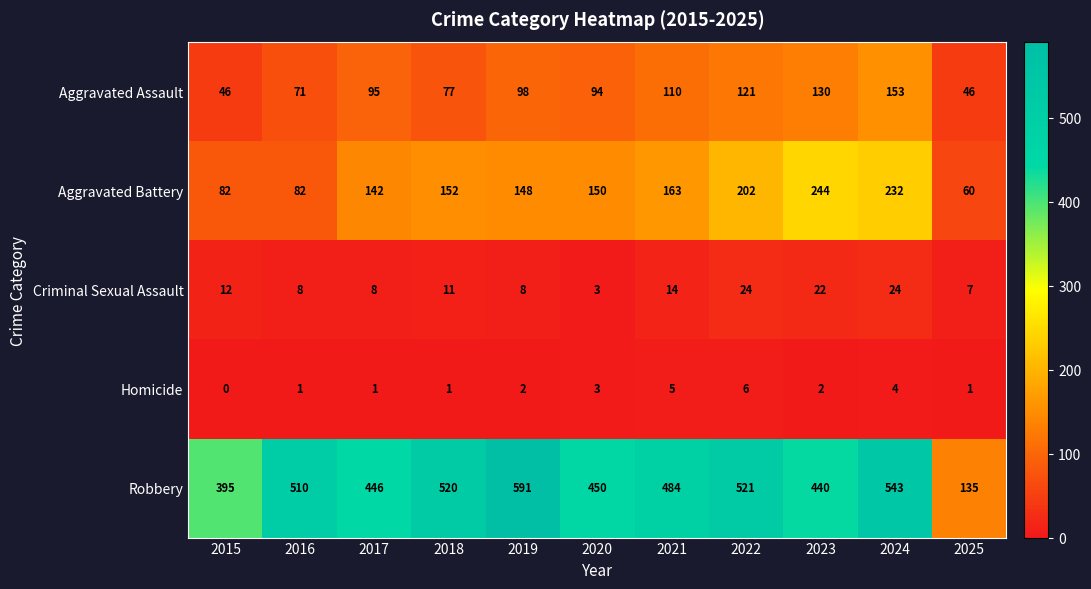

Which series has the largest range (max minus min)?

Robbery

-*-*-

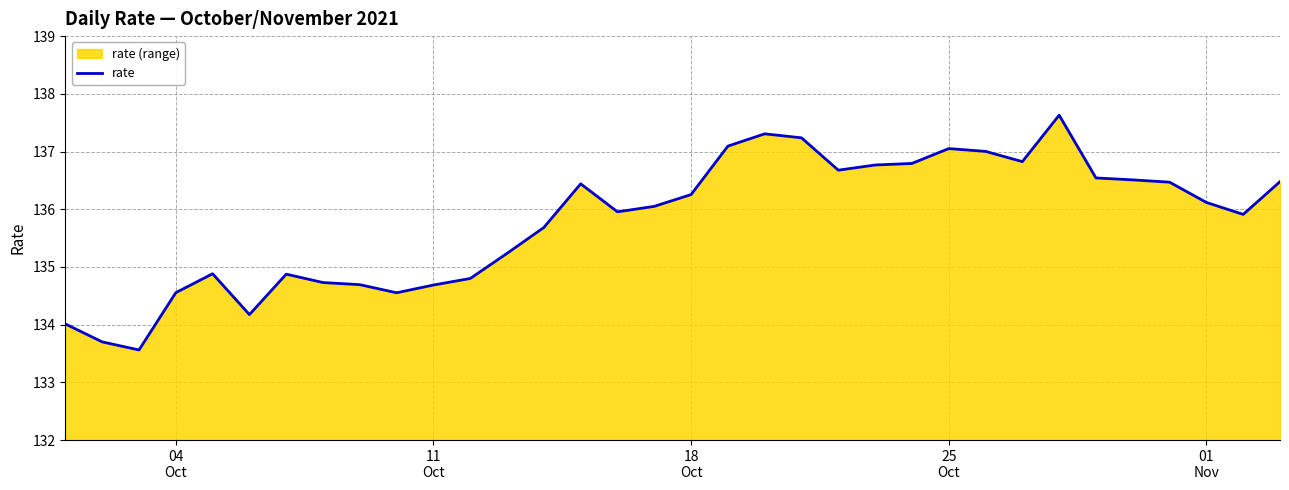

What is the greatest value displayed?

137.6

-*-*-

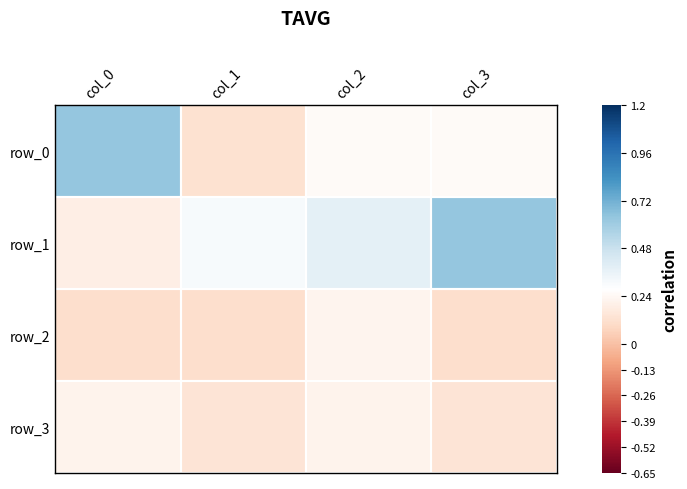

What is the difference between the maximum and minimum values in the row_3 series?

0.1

-*-*-

-- Exercise brief --
Collect every line in the entries above that contains the word "What", and list them.

-- Your solution --
What is the greatest value displayed?
What is the difference between the maximum and minimum values in the row_3 series?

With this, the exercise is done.